Relief for hospitals

The face shields provided by helpfulETH came as a great relief to the hospital in Männedorf. “I heard about the face shield offer from my colleagues at the Limmattal hospital,” explains Staender. “So I reached out, and shortly thereafter we could pick up the shields. Just 48 hours later the shields were in use at our hospital.” The face shields were used where the need was the greatest: treating COVID-19 patients in intensive care.
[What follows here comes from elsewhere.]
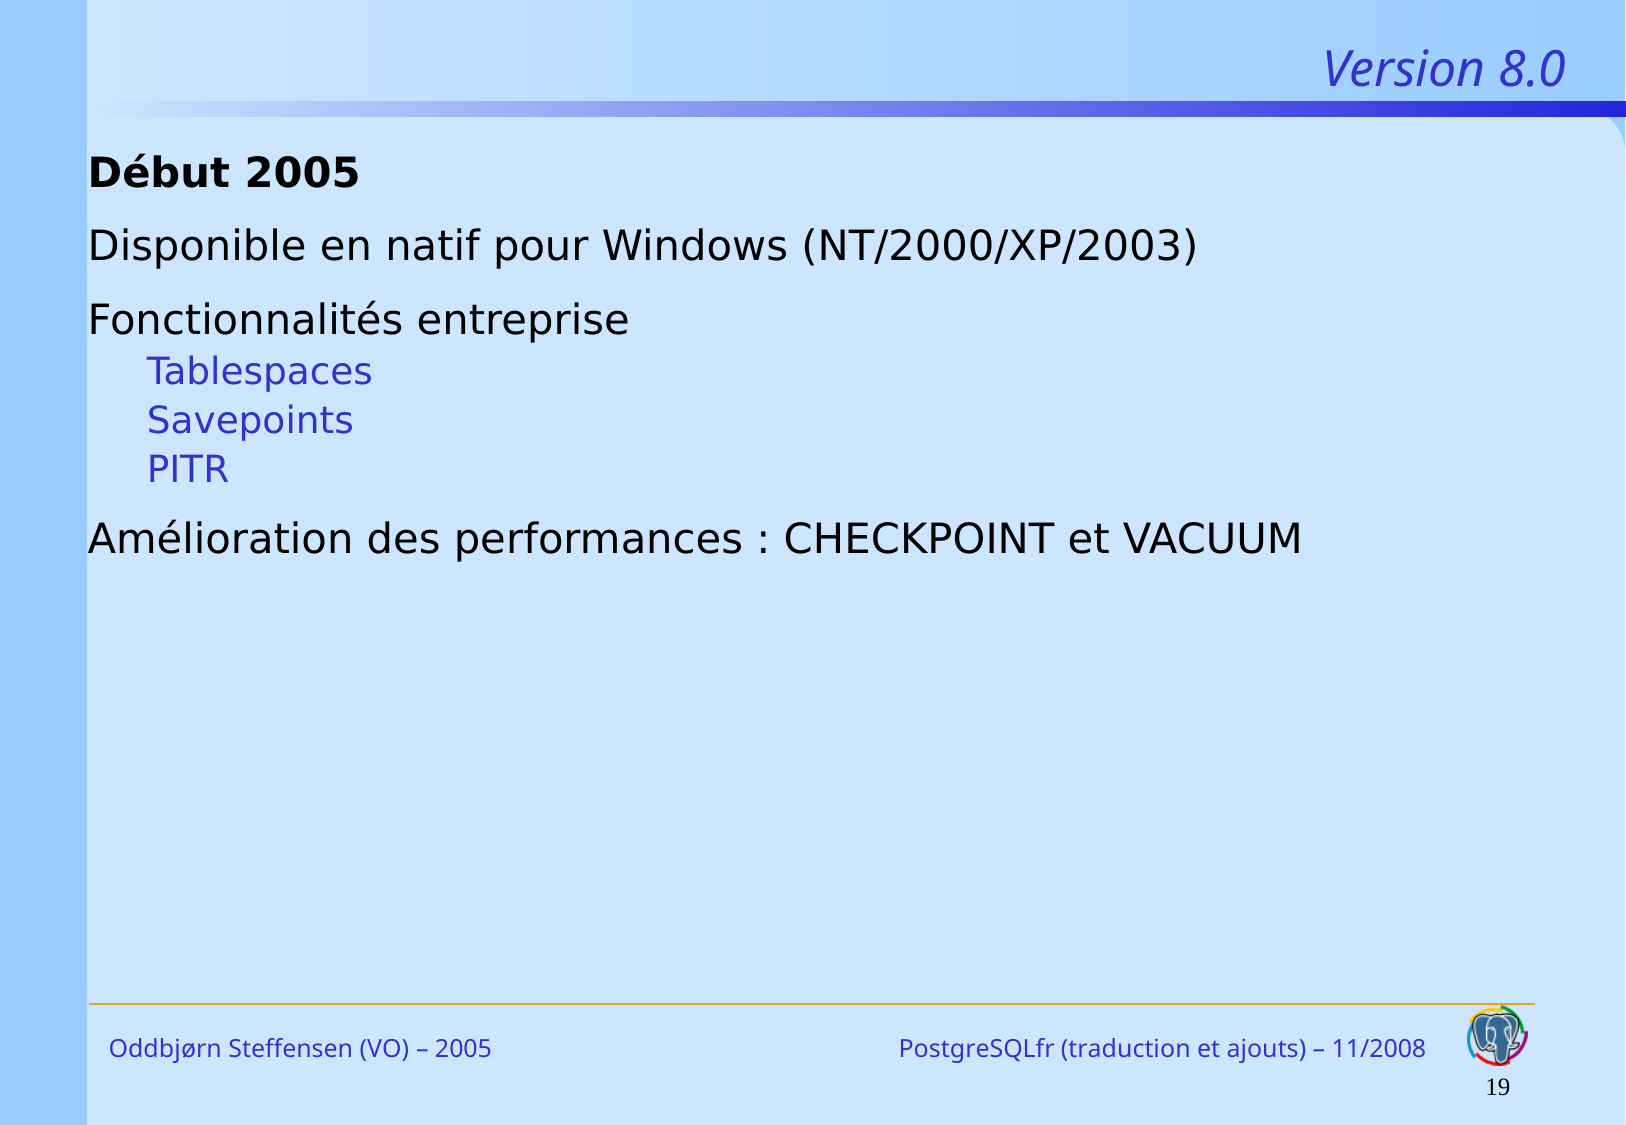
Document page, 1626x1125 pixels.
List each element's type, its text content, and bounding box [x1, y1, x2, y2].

Staender confirms that the masks are still in use, for instance in the operating theatre. He says that the face shields are also excellent compared to the protective goggles that were previously in use, as the shields allow for unobscured vision and more freedom of movement. “And they were even produced in two colours,” he muses. “Even during a crisis you can appreciate a certain level of design at the workplace.”